By Our Special Correspondent

NEW DELHI FEB. 11. The Competition Bill 2001 in its present form is likely to severely stifle business activities and growth as it cannot be flexible, dynamic and responsive to the needs of an emerging competitive market scenario.

Conveying this view to the Government, the trade bodies and chambers of industries have pointed out several anomalies and cautioned the Government that not much would be achieved unless and until the pitfalls are removed to facilitate competition.

In a note detailing the drawbacks, Associated Chamber of Commerce and Industry has claimed that the Bill, far from facilitating competition, vest excessive discretion in the Competition Commission of India (CCI) which is likely to impede business activities by creating a "bureaucratic Leviathan" similar to the MRTP. The Bill is replete with `loosely worded' or undefined terms and evaluation criteria which are further likely to bolster the powers of the CCI.

However, if Parliament decides to enact legislation on the basis of the Bill which already stands introduced, the Government would urgently need to address certain anomalies. It would need to provide for a cooling off period of 15 to 18 months before the Act comes into force.

Dwelling further on the issue, the note says that the Act can become operational with the establishment of CCI under it. All cases relating to restrictive trade practices pending before the MRTP Commission could be transferred to CCI and those involving unfair trade practices could be entrusted to the National Consumers Commission.

But the joint ventures should not be subjected to scrutiny of the CCI. The law in such cases should step in only when JVs misuse their dominant position. Mergers and amalgamations should be left to be examined by the courts which, as it is, do so under the Companies Act.

The note says that it should be clarified that the shareholding of only those enterprises which act in concert should be aggregated for the purposes of determining whether they constitute a group or not. The power to divide a dominant enterprise should be deleted from the Bill as it is inappropriate in the Indian context.

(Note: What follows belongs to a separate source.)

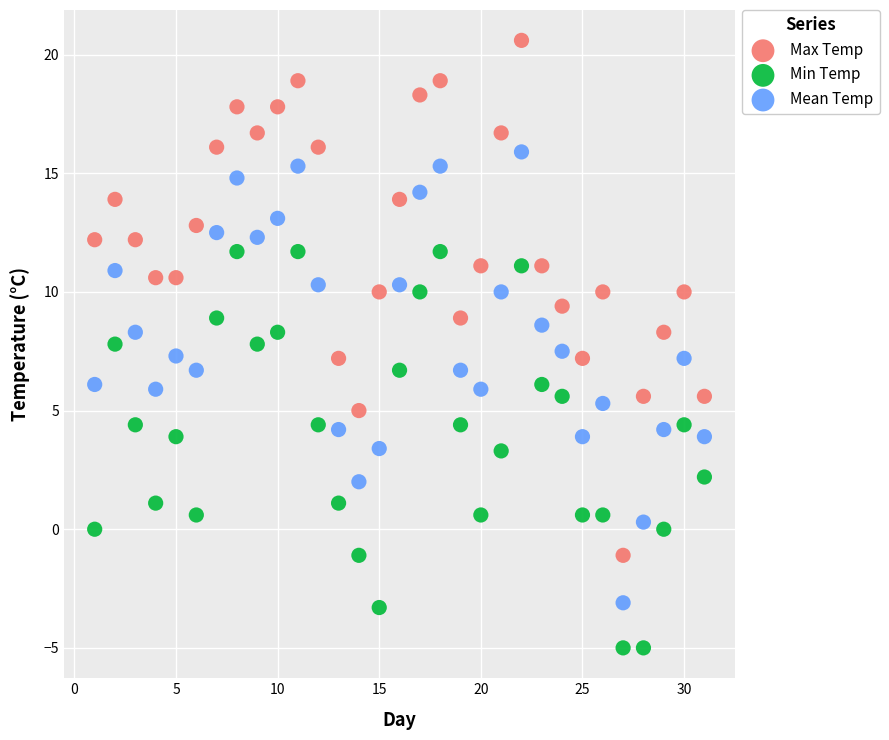

Which series contains the lowest Y value?

Min Temp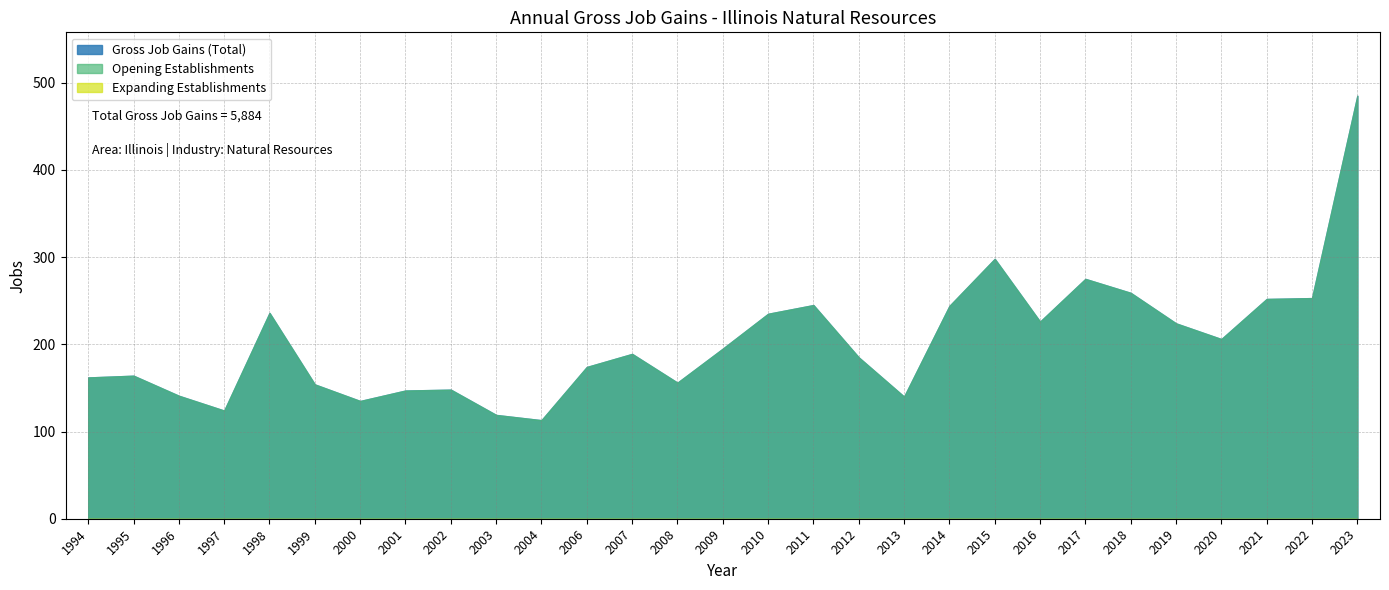

At how many categories does at least one series exceed 387?

1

Further, the Bill should clearly define `dominance', `abuse of dominance', `consumer interest' and `relevant market' and an enterprise should also have an option to avail of alternate dispute resolution process like arbitration and reconciliation. No agreement should be deemed to be per se illegal or anti-competitive unless it is proved to be detrimental to consumers.

Power to issue directions to the Commission or to supercede it being vested in the Central Government would be destructive of the autonomy of the body and should be deleted from the Bill. Also, the monetary limit with regard to turnover and assets, however high, is always artificial and get outdated and stipulation of such limits should be avoided, the Assocham note said.